**REQUIREMENT:** Copy word for word the lines from the start of the records through the line that contains "[690,1356,1021,1377] // 혹은", both included.

**PROVIDED RECORDS:**
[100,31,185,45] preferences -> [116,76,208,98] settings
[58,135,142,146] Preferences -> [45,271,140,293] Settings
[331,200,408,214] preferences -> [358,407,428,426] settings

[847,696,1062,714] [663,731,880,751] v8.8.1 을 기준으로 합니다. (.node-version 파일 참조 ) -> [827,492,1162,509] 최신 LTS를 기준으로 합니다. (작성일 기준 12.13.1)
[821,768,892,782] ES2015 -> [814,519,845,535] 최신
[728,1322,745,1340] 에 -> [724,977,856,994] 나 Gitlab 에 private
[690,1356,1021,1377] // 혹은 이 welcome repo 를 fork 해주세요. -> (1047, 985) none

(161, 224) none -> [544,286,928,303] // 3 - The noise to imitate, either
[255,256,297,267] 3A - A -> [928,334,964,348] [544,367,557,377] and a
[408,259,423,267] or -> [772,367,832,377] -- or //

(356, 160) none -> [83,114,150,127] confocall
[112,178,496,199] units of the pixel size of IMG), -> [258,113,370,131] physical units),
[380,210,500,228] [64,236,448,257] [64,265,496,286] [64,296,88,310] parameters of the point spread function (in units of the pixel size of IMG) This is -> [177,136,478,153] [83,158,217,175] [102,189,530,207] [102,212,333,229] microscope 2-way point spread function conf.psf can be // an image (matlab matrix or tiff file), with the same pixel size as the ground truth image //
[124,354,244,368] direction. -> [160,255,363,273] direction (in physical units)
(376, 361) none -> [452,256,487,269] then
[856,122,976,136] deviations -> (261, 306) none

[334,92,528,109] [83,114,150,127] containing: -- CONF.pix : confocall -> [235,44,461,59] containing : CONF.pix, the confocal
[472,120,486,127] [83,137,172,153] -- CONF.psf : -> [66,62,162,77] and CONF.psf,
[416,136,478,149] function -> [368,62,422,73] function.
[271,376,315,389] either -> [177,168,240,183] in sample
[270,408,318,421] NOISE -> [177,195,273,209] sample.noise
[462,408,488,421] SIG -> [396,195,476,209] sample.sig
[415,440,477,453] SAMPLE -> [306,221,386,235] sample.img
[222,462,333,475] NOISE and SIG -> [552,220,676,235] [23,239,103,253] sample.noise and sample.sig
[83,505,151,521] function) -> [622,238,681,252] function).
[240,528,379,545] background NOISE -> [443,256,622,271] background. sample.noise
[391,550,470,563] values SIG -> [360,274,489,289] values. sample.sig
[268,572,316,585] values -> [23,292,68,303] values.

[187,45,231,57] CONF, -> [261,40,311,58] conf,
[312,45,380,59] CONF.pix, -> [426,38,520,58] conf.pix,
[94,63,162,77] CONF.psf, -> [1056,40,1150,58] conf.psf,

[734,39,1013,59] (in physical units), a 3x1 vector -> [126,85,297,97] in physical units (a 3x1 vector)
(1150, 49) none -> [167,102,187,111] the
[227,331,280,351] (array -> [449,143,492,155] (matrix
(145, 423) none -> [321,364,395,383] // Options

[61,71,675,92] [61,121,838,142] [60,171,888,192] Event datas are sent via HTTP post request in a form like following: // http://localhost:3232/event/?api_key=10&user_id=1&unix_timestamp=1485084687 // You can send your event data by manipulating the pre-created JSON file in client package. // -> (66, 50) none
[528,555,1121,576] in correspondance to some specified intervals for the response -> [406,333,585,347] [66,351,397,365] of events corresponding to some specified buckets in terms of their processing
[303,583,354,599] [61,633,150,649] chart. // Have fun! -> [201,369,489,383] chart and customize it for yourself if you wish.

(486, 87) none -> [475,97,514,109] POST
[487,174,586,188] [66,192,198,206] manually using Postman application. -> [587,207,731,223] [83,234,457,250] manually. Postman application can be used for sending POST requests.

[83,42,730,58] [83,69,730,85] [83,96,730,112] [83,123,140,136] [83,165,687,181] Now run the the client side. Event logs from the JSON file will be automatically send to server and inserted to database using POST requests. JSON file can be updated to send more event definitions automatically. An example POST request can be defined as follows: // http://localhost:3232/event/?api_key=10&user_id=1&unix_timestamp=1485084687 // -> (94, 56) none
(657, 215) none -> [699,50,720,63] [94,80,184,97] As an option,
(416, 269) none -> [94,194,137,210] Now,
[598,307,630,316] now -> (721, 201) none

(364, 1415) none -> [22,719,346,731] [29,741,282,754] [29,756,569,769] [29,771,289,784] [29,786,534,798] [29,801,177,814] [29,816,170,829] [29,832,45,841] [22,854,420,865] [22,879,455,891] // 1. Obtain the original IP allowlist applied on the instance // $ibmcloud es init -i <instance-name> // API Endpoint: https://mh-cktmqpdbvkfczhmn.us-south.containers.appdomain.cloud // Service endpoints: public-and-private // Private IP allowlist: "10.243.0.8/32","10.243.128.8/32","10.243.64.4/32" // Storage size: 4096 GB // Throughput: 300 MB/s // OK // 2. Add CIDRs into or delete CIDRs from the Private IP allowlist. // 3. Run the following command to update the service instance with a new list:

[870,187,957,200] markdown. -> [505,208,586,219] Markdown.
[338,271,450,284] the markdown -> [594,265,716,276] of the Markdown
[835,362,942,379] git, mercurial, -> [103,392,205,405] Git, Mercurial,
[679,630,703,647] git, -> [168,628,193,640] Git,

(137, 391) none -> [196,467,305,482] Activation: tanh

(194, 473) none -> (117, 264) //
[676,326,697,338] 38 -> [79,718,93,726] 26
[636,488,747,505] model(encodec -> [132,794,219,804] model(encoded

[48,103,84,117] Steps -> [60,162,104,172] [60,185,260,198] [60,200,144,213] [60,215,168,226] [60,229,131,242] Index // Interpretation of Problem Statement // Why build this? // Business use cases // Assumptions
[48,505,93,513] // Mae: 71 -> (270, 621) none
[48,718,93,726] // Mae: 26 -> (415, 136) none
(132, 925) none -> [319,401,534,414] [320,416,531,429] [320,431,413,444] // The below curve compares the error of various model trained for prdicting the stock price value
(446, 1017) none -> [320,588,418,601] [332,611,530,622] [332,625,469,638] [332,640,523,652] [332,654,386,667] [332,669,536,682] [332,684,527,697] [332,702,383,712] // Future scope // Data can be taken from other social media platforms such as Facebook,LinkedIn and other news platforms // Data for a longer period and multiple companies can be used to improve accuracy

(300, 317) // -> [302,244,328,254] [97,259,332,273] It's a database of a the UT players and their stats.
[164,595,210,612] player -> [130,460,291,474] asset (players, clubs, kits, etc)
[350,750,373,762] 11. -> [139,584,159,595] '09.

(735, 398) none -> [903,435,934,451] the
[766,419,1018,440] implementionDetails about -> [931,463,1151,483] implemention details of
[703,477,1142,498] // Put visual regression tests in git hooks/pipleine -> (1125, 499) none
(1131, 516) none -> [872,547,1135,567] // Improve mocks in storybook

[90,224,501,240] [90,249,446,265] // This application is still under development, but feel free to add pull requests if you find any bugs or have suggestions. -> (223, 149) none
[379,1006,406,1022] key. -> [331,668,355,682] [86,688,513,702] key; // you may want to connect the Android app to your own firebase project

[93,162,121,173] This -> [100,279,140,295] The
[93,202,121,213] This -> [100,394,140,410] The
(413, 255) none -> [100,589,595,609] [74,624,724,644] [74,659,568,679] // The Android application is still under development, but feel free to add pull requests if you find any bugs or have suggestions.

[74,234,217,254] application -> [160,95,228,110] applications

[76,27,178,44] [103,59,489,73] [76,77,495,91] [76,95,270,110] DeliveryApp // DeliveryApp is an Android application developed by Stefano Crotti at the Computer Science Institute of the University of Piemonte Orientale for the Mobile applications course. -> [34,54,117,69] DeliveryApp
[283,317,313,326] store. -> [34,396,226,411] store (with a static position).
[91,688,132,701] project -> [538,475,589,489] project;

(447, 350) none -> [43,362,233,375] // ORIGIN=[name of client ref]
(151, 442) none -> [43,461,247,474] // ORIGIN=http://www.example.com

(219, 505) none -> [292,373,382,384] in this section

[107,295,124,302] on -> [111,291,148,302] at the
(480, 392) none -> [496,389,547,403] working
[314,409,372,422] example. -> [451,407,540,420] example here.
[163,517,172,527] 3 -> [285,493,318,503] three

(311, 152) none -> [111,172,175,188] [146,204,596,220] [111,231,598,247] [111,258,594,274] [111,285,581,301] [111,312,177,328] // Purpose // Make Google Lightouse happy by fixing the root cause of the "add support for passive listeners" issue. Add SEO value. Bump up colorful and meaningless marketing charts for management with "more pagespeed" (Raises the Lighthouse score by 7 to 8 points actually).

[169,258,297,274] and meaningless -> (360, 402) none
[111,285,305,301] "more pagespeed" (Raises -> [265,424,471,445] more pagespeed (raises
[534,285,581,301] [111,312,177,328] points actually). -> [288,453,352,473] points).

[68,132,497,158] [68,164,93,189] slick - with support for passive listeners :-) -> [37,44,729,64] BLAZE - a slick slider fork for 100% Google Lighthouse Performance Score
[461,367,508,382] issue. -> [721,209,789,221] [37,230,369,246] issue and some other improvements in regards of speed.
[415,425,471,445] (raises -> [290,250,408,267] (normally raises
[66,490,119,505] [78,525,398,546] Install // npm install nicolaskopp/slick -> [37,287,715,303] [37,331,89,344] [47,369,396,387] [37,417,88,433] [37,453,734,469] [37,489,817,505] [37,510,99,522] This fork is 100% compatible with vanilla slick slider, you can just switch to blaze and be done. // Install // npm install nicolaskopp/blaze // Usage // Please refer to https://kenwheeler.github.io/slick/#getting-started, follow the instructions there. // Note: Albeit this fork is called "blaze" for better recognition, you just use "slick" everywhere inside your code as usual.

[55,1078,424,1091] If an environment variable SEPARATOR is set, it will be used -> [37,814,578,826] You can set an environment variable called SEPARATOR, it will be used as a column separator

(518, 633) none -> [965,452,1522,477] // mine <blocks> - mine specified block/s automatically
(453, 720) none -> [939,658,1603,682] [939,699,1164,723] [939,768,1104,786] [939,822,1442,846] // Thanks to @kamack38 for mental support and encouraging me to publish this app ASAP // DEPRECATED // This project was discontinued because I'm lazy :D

**THE COMPLETED TASK:**
[100,31,185,45] preferences -> [116,76,208,98] settings
[58,135,142,146] Preferences -> [45,271,140,293] Settings
[331,200,408,214] preferences -> [358,407,428,426] settings

[847,696,1062,714] [663,731,880,751] v8.8.1 을 기준으로 합니다. (.node-version 파일 참조 ) -> [827,492,1162,509] 최신 LTS를 기준으로 합니다. (작성일 기준 12.13.1)
[821,768,892,782] ES2015 -> [814,519,845,535] 최신
[728,1322,745,1340] 에 -> [724,977,856,994] 나 Gitlab 에 private
[690,1356,1021,1377] // 혹은 이 welcome repo 를 fork 해주세요. -> (1047, 985) none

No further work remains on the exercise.